Numbers are impressive. The headline numbers sound strong, yet real‑world workloads will determine actual cost savings. AWS also previewed Trainium4, saying it will deliver at least six times the FP4 processing performance and higher FP8 throughput and memory bandwidth.
The next‑gen chip will support NVIDIA NVLink Fusion interconnects, allowing it to run alongside NVIDIA GPUs and AWS Graviton processors. Whether the NVLink Fusion integration will be seamless remains uncertain, and developers will need to assess compatibility with existing stacks. Will developers adopt the new interconnect?
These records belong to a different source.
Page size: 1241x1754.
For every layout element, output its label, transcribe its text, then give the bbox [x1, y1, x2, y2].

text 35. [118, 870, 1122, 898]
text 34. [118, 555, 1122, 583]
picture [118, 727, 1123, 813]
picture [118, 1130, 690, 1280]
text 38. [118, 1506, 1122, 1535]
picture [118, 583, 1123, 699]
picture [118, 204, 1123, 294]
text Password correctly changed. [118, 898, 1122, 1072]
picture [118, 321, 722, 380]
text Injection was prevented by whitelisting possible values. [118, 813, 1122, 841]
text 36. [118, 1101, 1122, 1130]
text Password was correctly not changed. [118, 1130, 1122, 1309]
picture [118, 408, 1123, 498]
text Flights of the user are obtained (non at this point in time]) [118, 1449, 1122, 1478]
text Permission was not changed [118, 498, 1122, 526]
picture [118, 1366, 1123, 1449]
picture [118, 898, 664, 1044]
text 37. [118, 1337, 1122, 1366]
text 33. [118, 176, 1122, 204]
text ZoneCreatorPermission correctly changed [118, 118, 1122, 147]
In short, AWS is pushing a faster, more efficient training stack, but the practical impact on model training pipelines is still to be measured.
Further Reading
- AWS unveils next-gen Trainium3 custom AI chips and cloud Trainium2 instances - SiliconAngle
- AWS' Trainium2 chips for building LLMs are now generally available, with Trainium3 coming in late 2025 - TechCrunch
- Amazon.com Inc (AMZN) Unveils Advanced AI Capabilities with New AWS Trainium2 and Trainium3 Chips - GuruFocus
- Amazon promises 4x faster AI silicon in 2025, turns Trainium2 loose on the net - The Register
Common Questions Answered
What performance improvements does the Trainium3 UltraServer claim over Trainium2?
The Trainium3 UltraServer, built on a 3nm process, claims up to 4.4× more compute performance, four times the energy efficiency, and nearly four times the memory bandwidth compared to Trainium2. These gains are achieved while each server can host up to 144 Trainium3 chips, delivering as much as 362 FP8 operations per cycle.
How does AWS describe the expected floating‑point performance of the upcoming Trainium4 chip?
AWS previews Trainium4 as delivering at least a 6× boost in FP4 processing performance, along with higher FP8 performance and increased memory bandwidth. The chip will also support NVIDIA NVLink Fusion interconnects, enabling it to work alongside NVIDIA GPUs and AWS Graviton processors in MGX racks.
When were the Trainium3 UltraServers made generally available and what event coincided with the announcement?
The Trainium3 UltraServers became generally available at AWS re:Invent 2025, where the company officially rolled out the new hardware. The announcement highlighted the servers' 3nm manufacturing process and their significant performance and efficiency gains.
What does AWS say about the scale of its existing Trainium chip deployments?
AWS states that it has already deployed more than 1 million Trainium chips across its infrastructure. This large deployment base underscores the company's commitment to on‑premise AI acceleration and sets the stage for the newer Trainium3 and Trainium4 offerings.